USA Rare Earth Acquires Less Common Metals; Risks Loom
11/13/2025, 8:05:43 PM | China | United States | Great Britain
Aerospace
USA Rare Earth bought LCM to accelerate a mine‑to‑magnet plan but remains pre‑revenue with significant feedstock and integration risks.
USA Rare Earth Inc. (Nasdaq: USAR) cleared regulatory approval to acquire UK-based Less Common Metals (LCM), a rare-earth metals and alloys producer that supplies defense, EV, semiconductor and aerospace customers outside China.
The deal advances USAR’s stated mine-to-magnet strategy, linking LCM’s downstream metallurgical capability to the company’s planned Stillwater NdFeB magnet plant in Oklahoma (first production targeted early 2026) and the Round Top rare-earth deposit in Texas (Pre-Feasibility Study pushed to H2 2026).
But the financial and technical profile remains speculative. USAR is pre-revenue with roughly $258 million cash, negligible debt and a disclosed going-concern risk, while trailing twelve‑month losses equal about $2.23 per share and EBITDA near negative $39 million. The market currently values the company at roughly $2.36 billion despite unproven upstream feedstock and complex scale-up requirements.

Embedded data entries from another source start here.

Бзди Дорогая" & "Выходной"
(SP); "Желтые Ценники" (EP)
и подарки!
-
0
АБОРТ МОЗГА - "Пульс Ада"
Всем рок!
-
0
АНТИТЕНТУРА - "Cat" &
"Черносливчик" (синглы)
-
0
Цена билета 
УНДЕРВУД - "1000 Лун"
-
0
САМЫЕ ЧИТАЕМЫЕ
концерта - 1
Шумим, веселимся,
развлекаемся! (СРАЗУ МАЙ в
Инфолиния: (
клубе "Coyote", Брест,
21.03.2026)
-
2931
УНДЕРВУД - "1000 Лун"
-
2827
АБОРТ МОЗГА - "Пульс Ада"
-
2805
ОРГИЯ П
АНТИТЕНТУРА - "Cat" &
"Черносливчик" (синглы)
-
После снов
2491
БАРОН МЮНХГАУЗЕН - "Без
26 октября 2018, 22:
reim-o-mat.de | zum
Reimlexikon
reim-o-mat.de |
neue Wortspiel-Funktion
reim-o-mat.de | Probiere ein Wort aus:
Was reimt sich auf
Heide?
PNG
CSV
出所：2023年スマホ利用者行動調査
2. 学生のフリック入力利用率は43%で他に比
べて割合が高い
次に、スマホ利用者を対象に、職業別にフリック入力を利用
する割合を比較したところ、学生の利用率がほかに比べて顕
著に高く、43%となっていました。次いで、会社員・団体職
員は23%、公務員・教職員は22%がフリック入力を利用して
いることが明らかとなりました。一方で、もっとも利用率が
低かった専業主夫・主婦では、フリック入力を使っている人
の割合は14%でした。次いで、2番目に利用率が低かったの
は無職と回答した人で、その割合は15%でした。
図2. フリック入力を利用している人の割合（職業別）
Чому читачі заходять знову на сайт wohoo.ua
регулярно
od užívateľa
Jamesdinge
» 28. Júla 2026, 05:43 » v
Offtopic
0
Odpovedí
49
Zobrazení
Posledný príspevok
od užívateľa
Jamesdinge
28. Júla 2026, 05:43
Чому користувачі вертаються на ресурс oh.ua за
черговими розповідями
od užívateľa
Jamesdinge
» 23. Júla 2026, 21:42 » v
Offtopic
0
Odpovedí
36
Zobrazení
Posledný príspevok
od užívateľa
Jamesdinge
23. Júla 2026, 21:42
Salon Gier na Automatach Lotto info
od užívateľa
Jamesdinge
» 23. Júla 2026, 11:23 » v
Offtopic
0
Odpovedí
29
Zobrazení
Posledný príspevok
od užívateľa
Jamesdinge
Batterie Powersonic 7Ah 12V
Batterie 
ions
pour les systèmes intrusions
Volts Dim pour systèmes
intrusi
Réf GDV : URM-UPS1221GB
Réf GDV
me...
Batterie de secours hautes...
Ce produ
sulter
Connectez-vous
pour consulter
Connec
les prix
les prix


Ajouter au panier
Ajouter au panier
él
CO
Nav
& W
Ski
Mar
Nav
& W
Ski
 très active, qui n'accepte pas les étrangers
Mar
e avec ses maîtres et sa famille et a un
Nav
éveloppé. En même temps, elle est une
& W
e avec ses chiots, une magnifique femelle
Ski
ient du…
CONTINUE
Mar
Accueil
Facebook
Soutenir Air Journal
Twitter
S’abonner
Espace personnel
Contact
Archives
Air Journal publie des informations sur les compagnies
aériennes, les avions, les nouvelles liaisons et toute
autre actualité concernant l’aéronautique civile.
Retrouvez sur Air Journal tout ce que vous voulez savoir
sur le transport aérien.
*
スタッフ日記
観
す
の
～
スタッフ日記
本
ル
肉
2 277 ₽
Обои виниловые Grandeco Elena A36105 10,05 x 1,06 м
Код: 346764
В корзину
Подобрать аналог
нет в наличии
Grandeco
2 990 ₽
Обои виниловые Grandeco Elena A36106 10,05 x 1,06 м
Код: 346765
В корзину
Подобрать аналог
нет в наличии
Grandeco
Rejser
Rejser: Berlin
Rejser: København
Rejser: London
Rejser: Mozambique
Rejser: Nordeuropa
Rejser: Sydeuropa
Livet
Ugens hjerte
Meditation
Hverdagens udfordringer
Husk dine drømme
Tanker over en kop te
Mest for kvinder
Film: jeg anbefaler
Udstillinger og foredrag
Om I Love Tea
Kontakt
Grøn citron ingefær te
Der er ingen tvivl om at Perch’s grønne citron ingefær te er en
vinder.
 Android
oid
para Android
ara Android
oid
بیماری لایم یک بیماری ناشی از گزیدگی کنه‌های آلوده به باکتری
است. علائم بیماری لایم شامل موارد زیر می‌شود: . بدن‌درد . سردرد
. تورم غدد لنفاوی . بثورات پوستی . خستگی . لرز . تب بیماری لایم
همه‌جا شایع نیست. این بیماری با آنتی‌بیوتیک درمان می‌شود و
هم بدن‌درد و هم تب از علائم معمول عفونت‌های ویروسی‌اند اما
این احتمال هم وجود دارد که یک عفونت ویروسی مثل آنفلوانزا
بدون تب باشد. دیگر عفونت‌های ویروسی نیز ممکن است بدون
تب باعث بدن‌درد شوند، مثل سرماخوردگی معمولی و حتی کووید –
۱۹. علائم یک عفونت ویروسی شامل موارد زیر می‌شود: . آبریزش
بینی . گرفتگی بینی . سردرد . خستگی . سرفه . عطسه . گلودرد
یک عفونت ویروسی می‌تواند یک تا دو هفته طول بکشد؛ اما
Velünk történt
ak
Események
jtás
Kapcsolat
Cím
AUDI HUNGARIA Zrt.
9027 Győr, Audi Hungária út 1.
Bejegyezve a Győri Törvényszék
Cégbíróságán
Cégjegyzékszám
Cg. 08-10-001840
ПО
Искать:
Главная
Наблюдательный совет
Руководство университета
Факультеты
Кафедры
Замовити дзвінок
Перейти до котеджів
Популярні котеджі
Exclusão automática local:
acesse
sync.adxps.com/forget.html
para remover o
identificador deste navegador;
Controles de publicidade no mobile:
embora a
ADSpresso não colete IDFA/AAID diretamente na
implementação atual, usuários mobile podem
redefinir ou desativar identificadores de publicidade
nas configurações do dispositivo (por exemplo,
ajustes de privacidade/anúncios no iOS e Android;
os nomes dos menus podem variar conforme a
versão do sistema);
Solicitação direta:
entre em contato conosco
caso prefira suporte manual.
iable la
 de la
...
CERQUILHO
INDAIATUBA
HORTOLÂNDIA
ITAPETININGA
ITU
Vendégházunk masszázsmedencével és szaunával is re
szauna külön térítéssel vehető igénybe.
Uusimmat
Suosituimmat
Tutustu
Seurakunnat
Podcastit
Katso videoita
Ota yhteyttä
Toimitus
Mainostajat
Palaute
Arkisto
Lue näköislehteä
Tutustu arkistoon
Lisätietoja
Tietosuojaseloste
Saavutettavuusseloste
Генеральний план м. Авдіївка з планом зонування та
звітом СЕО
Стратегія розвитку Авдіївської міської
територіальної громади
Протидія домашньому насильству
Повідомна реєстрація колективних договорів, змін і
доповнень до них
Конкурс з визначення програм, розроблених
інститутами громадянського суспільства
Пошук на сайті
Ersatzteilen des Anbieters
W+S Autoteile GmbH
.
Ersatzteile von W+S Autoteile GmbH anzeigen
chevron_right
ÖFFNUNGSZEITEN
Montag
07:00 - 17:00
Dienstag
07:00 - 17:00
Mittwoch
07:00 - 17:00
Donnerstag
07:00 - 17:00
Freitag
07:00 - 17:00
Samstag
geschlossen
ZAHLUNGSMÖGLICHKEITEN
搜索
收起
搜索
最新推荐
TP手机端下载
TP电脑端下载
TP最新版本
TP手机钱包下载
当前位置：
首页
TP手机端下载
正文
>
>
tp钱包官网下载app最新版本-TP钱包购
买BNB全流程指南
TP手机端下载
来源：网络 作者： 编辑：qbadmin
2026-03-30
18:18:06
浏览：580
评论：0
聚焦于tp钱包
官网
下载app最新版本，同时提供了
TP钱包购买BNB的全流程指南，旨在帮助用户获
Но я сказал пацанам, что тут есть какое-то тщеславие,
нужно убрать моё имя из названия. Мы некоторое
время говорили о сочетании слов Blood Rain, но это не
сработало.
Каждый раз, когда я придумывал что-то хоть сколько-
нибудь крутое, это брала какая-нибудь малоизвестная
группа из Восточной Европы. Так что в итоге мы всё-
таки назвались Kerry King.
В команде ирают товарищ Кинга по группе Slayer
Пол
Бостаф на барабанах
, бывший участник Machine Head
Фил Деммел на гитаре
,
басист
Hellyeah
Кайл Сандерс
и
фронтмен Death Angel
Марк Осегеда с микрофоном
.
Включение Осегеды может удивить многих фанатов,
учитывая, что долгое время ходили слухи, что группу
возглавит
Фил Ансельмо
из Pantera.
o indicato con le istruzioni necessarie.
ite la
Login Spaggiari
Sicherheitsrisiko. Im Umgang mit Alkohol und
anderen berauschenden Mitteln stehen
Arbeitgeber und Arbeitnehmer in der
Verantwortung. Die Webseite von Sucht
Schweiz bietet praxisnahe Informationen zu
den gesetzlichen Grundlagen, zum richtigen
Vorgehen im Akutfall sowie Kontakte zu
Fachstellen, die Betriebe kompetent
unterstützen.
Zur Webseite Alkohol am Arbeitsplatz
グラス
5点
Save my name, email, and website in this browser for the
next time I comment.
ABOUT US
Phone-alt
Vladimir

Material risks include unproven ore supply and heavy‑REE separation at Round Top, plus technology and integration challenges at Stillwater and within LCM’s legacy customer base. The stock has rallied over the past year but trades well below prior highs, with notable short interest and a tight float that can amplify volatility.
For now, USAR is best characterized as a high‑beta, development‑stage play on U.S. magnet and critical‑metals supply chains rather than a matured operating producer.